Virology Journal (Mar 2012)

Human polyomaviruses identification by logic mining techniques

  • Weitschek Emanuel,
  • Lo Presti Alessandra,
  • Drovandi Guido,
  • Felici Giovanni,
  • Ciccozzi Massimo,
  • Ciotti Marco,
  • Bertolazzi Paola

DOI
https://doi.org/10.1186/1743-422X-9-58
Journal volume & issue
Vol. 9, no. 1
p. 58

Abstract

Read online

Abstract Background Differences in genomic sequences are crucial for the classification of viruses into different species. In this work, viral DNA sequences belonging to the human polyomaviruses BKPyV, JCPyV, KIPyV, WUPyV, and MCPyV are analyzed using a logic data mining method in order to identify the nucleotides which are able to distinguish the five different human polyomaviruses. Results The approach presented in this work is successful as it discovers several logic rules that effectively characterize the different five studied polyomaviruses.

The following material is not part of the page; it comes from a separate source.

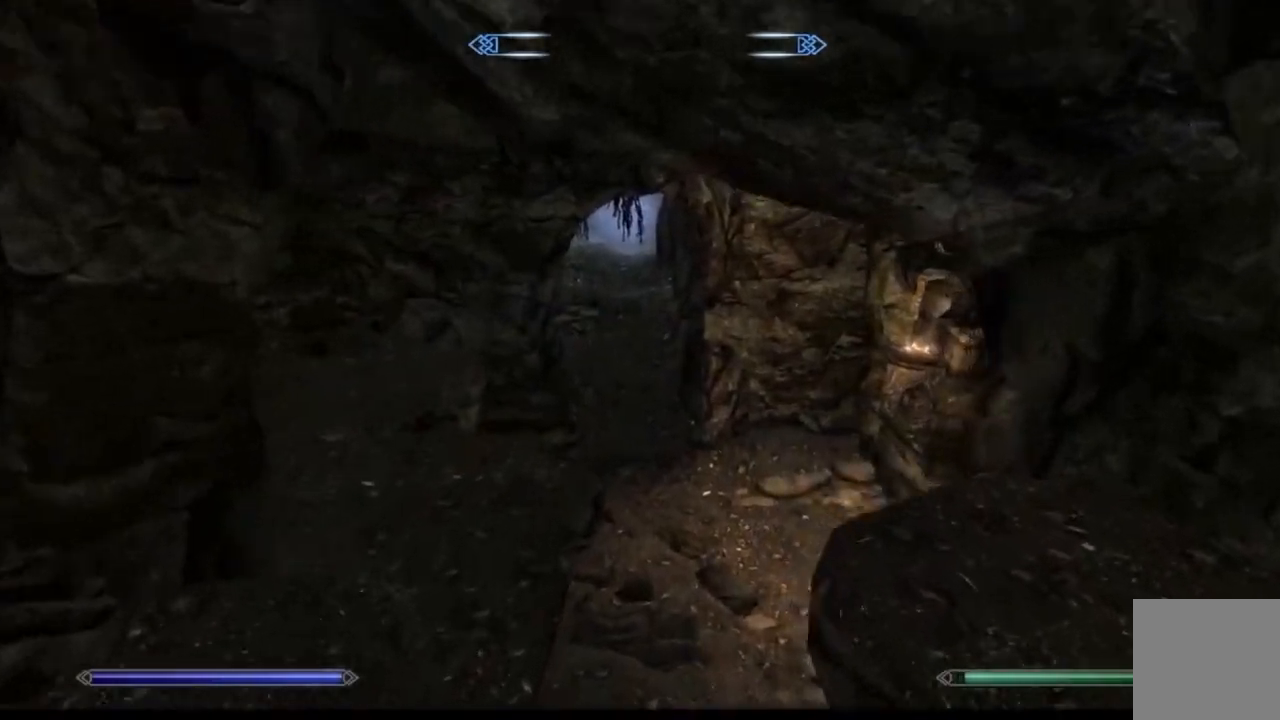
{"buttons": [], "left_stick": "up", "right_stick": "right", "events": []}
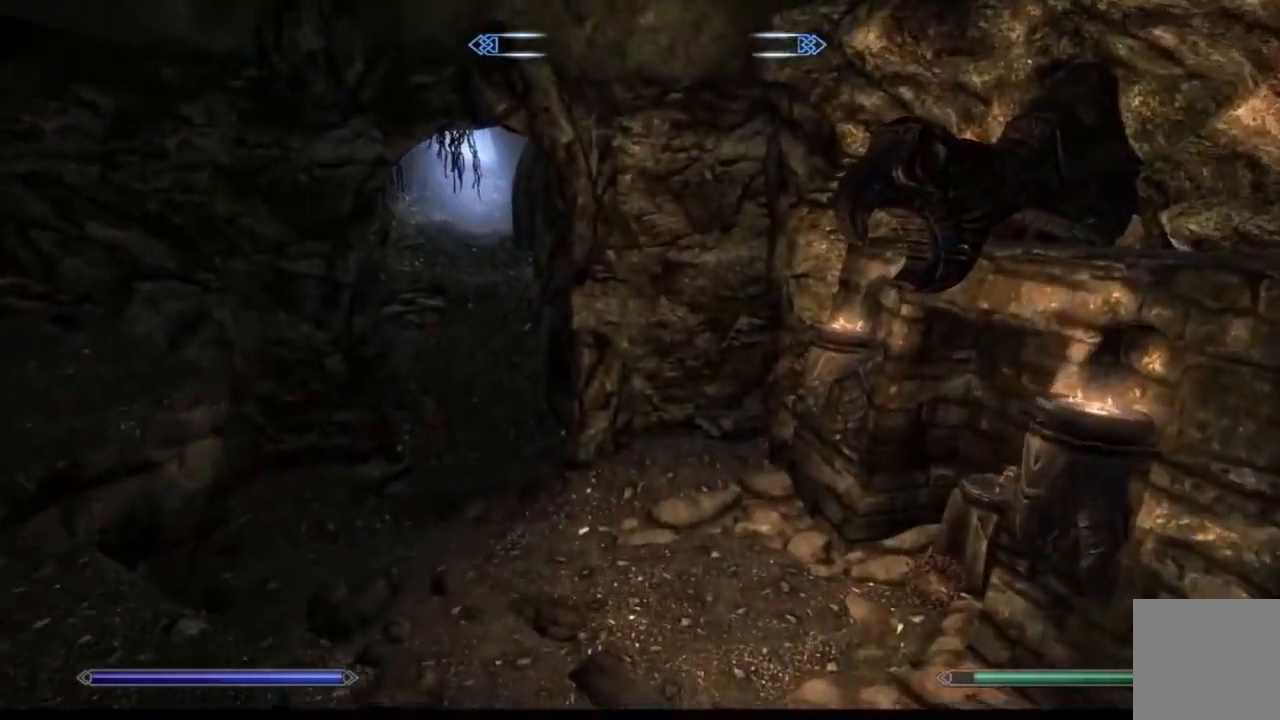
{"buttons": [], "left_stick": "up", "right_stick": "right", "events": []}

The individuated logic rules are able to separate precisely one viral type from the other and to assign an unknown DNA sequence to one of the five analyzed polyomaviruses. Conclusions The data mining analysis is performed by considering the complete sequences of the viruses and the sequences of the different gene regions separately, obtaining in both cases extremely high correct recognition rates.